La deuxième conclusion du GIEC est que le réchauffement est sans équivoque. Beaucoup ont oublié qu'elle se fonde non seulement sur une étude des températures, mais également sur l'élévation de près de vingt centimètres du niveau de la mer au cours du XXesiècle (du fait de la fonte des glaciers et du réchauffement de l'Océan), sur l'augmentation de la vapeur d'eau dans l'atmosphère et sur la diminution de la surface minimale de glace de mer en Arctique à la fin de l'été. Pour remettre en cause cette conclusion, les climato-sceptiques ont utilisé le fait, au demeurant exact, que le réchauffement a marqué une pause depuis dix ans. L'année 2008 a été un peu plus froide que l'année 2007, elle-même plus froide que 2005, qui, avec 1998, a été l'année la plus chaude depuis longtemps. Reste que l'année 2009 a été très chaude et que le mois de janvier 2010 a été, après celui de 2007, le plus chaud qu'on ait connu depuis soixante ans.

Les climatologues considèrent toujours des périodes relativement longues en se fondant sur l'étude des décennies. Les dix dernières années ont été les plus chaudes qu'on ait jamais connues. La première décennie du XXIesiècle a été plus chaude de 0,2° que la dernière du XXesiècle, laquelle a été la plus chaude depuis cent trente ans. Le réchauffement climatologique est donc attesté. Dans ce domaine, un refroidissement d'une année sur l'autre ne prouve rien, n'en déplaise aux climato-sceptiques, lesquels ne considèrent que les années qui les intéressent et négligent d'autres phénomènes comme la fonte progressive de la calotte groenlandaise ou l'élévation du niveau de la mer, de près de 3 millimètres par an.
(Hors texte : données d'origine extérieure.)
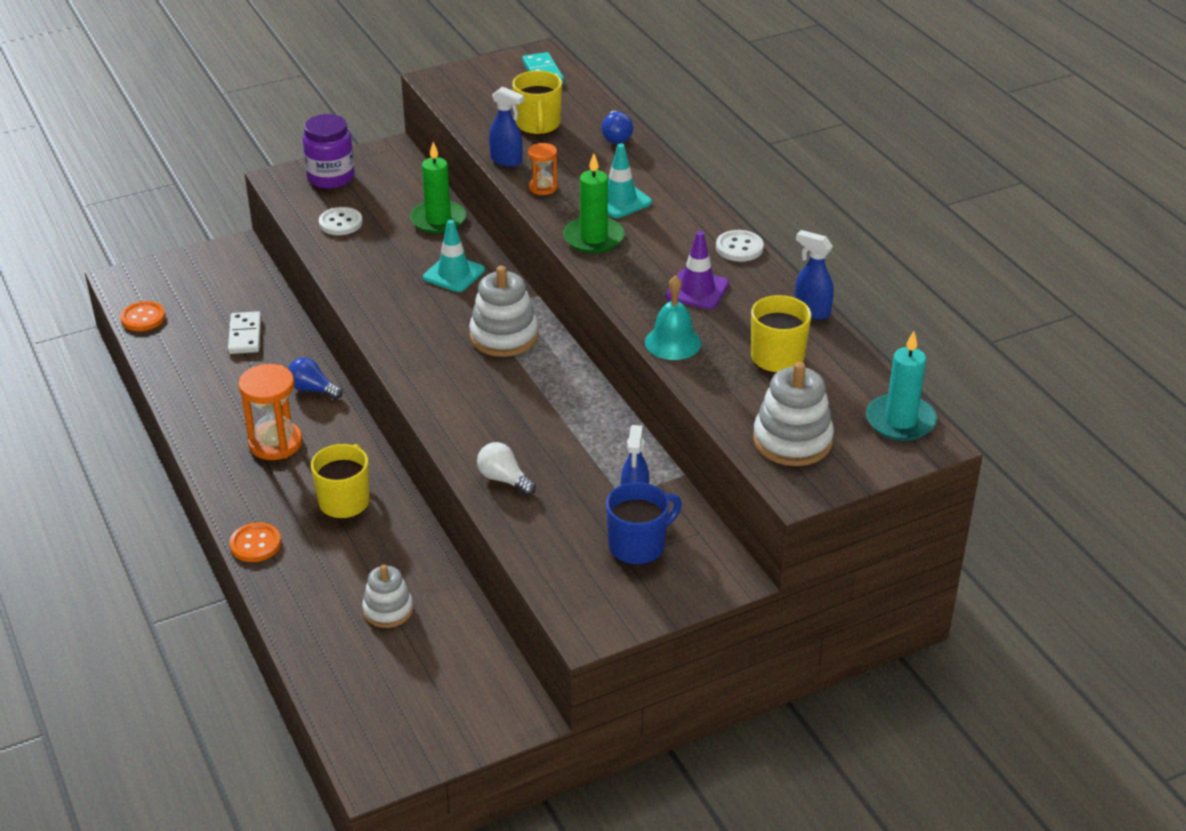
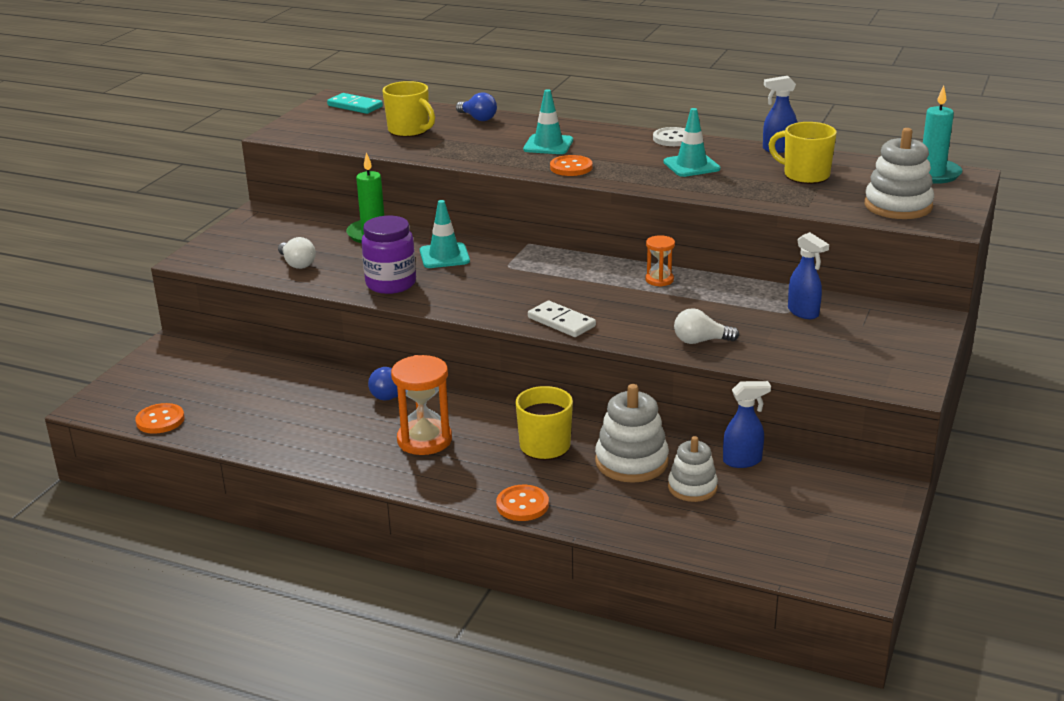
camera: 40 degrees left, 10 degrees down
(245, 335) = (277, 391): white domino -> white domino (561, 322)
(331, 177) = (237, 243): purple jar -> purple jar (391, 284)
(340, 223) = (297, 264): white button -> white light bulb
(504, 336) = (548, 272): white stacking toy -> white stacking toy (631, 462)
(506, 160) = (425, 154): blue spray bottle -> blue spray bottle (743, 461)
(543, 187) = (481, 157): orange hourglass -> orange hourglass (659, 280)
(593, 238) = (571, 167): green candle -> orange button
(638, 546) = (850, 331): blue mug -> none
(673, 342) = (731, 193): turquoise bell -> none
(697, 290) = (691, 165): purple traffic cone -> turquoise traffic cone

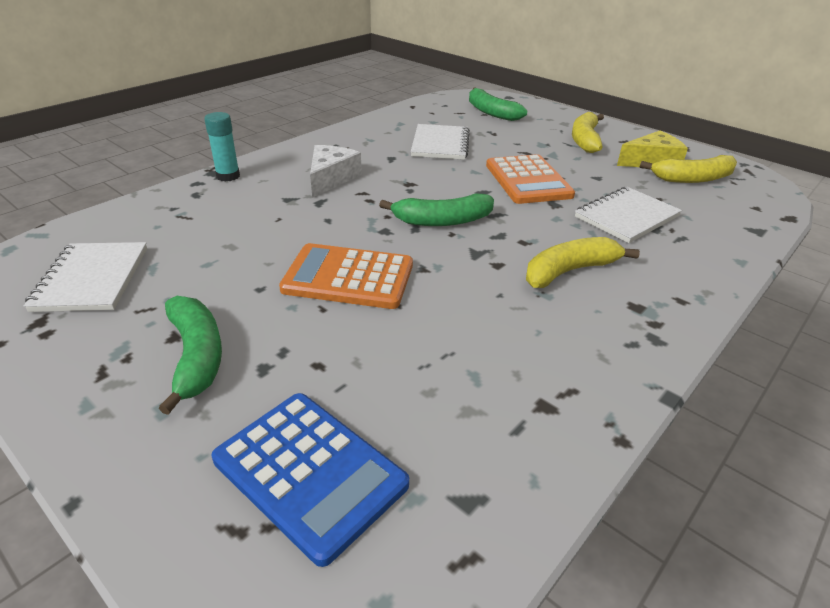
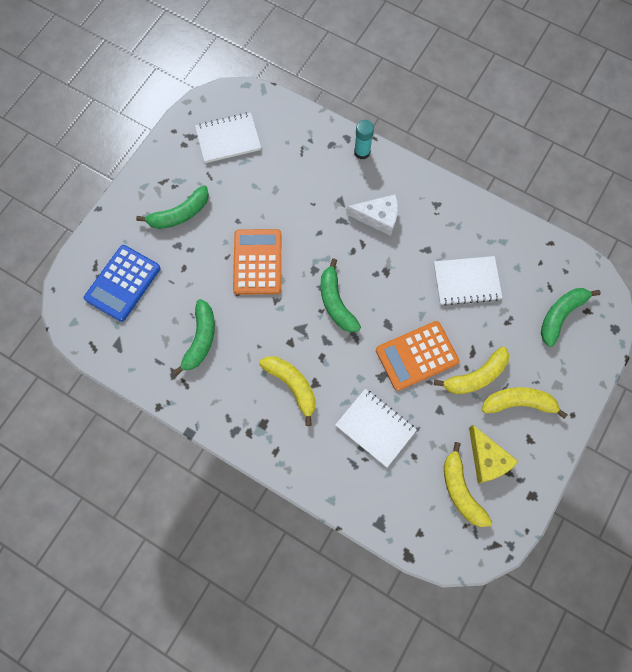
camera: 80 degrees right, 35 degrees up
(477, 359) = (200, 339): none -> green banana
(555, 154) = (476, 376): none -> yellow banana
La troisième conclusion du GIEC, la plus attaquée par les sceptiques, est qu'une grande partie – près de 90 % – du réchauffement climatique des cinquante dernières années est liée aux activités humaines. La communauté scientifique pense pouvoir distinguer, dans le réchauffement, ce qui relève soit de l'origine naturelle soit des activités humaines, qui produisent des gaz à effet de serre et de la pollution.

Le réchauffement ne peut être expliqué qu'en tenant compte de l'augmentation de l'effet de serre. L'hypothèse alternative défendue par Vincent Courtillot, selon laquelle il serait dû à une variation de l'activité solaire, bute sur deux évidences. D'une part, celle-ci a plutôt diminué au cours des trente ou quarante dernières années. D'autre part, l'effet de serre entraîne le piégeage de la chaleur dans les basses couches de l'atmosphère, ce qui produit – phénomène que nous avons constaté – un refroidissement des hautes couches. Si l'activité solaire était principalement en cause, on devrait observer un réchauffement tant dans les basses que dans les hautes couches de l'atmosphère, ce qui n'est pas le cas. Le GIEC, qui n'a pas manqué d'étayer ses conclusions sur des arguments, a d'ailleurs consacré une cinquantaine de pages de son dernier rapport à l'examen de cette question.

La quatrième conclusion du GIEC est que le climat va continuer à se réchauffer. Peu de gens la remettent en cause, car il est difficile, dès lors qu'on admet que la chaleur s'accumule dans les basses couches de l'atmosphère, de prétendre que le climat pourrait se refroidir. On connaît les lois de la physique : pour que la température d'un milieu qu'on chauffe n'augmente pas, il faut un mécanisme de compensation, qui n'existe pas à l'échelle de la planète. À l'inverse, il existe des processus d'amplification nettement identifiés : augmentation dans l'atmosphère de la vapeur d'eau – premier gaz à effet de serre – qui résulte de l'élévation de la température de l'océan, causée par le réchauffement climatique ; remplacement des surfaces enneigées ou englacées par l'Océan ou la toundra.